Location: Kittery, ME 03904
Years of Operation: 1800-Present
The federal government established Portsmouth Naval Shipyard in 1800, but shipbuilding at the site dates back to 1690. The shipyard’s first military ship was the USS Washington, a 74-gun warship. Activity increased during the World Wars, and the yard employed tens of thousands of civilians to construct submarines.
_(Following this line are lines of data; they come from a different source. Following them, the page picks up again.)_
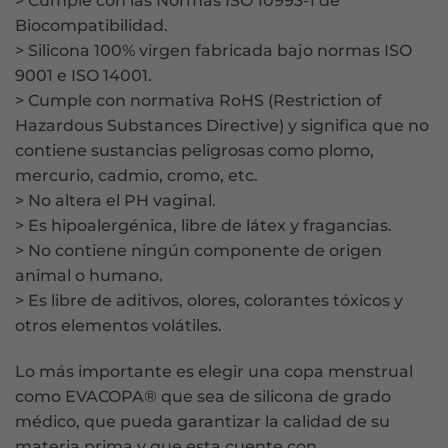
> Cumple con las Normas ISO 10993-1 de
Biocompatibilidad.
> Silicona 100% virgen fabricada bajo normas ISO
9001 e ISO 14001.
> Cumple con normativa RoHS (Restriction of
Hazardous Substances Directive) y significa que no
contiene sustancias peligrosas como plomo,
mercurio, cadmio, cromo, etc.
> No altera el PH vaginal.
> Es hipoalergénica, libre de látex y fragancias.
> No contiene ningún componente de origen
animal o humano.
> Es libre de aditivos, olores, colorantes tóxicos y
otros elementos volátiles.
Lo más importante es elegir una copa menstrual
como EVACOPA® que sea de silicona de grado
médico, que pueda garantizar la calidad de su
materia prima y que esta cuente con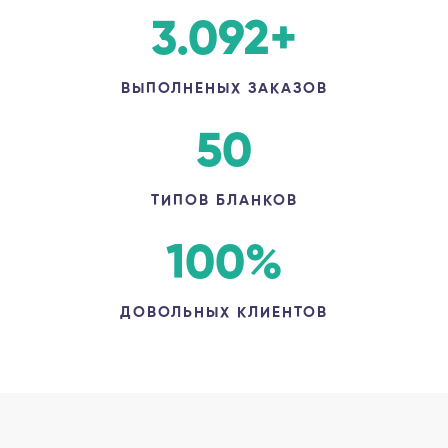
3.092
+
ВЫПОЛНЕНЫХ ЗАКАЗОВ
50
ТИПОВ БЛАНКОВ
100
%
ДОВОЛЬНЫХ КЛИЕНТОВ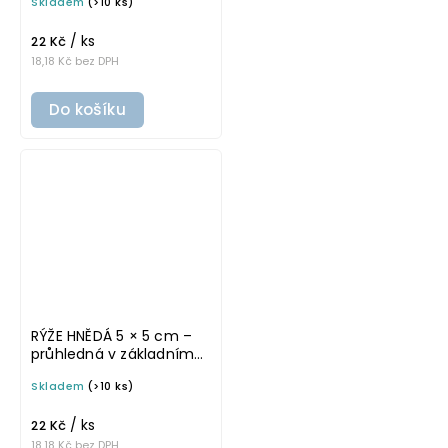
Skladem
(>10 ks)
samolepka na
potravinové dózy
/ ks
22 Kč
18,18 Kč bez DPH
Do košíku
RÝŽE HNĚDÁ 5 × 5 cm –
průhledná v základním
písmu, omyvatelná
Skladem
(>10 ks)
samolepka na
potravinové dózy
/ ks
22 Kč
18,18 Kč bez DPH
This construction continued for several decades, until the shipyard launched their final submarine in 1969. Since then, the site has focused on refueling and repair.
The following chart outlines the toxins associated with this military location and the potential effects of exposure.*
|Chromium||Anemia; stomach and intestinal damage|
|Lead||Nervous system damage, anemia, kidney damage, miscarriage, reproductive damage, death at high levels|
|Cadmium||Kidney, lung, and bone damage|
|Asbestos||Lung problems and cancer|
|Volatile organic compounds (VOCs)||Damage to the kidneys, liver, and central nervous system; irritation to the eyes, nose, and throat; headaches, nausea, loss of coordination|
Evidence of VOCs causing cancer in animals; some suspected to cause cancer in humans (source)
|Mercury||Brain and kidney damage; damage to developing fetus|
|Heavy metals||Headaches, weakness, fatigue, joint and muscle pain, constipation (source)|
The above chromium, lead, and cadmium contamination was present in plating sludge. Heavy metals were found in sandblasting grit. Waste paint was also found on the site. If you were stationed or worked at the Portsmouth Naval Shipyard, and later experienced adverse health effects, you may be eligible for compensation.
*Effects are according to the Center for Disease Control and Prevention’s Agency for Toxic Substances & Disease Registry unless otherwise noted.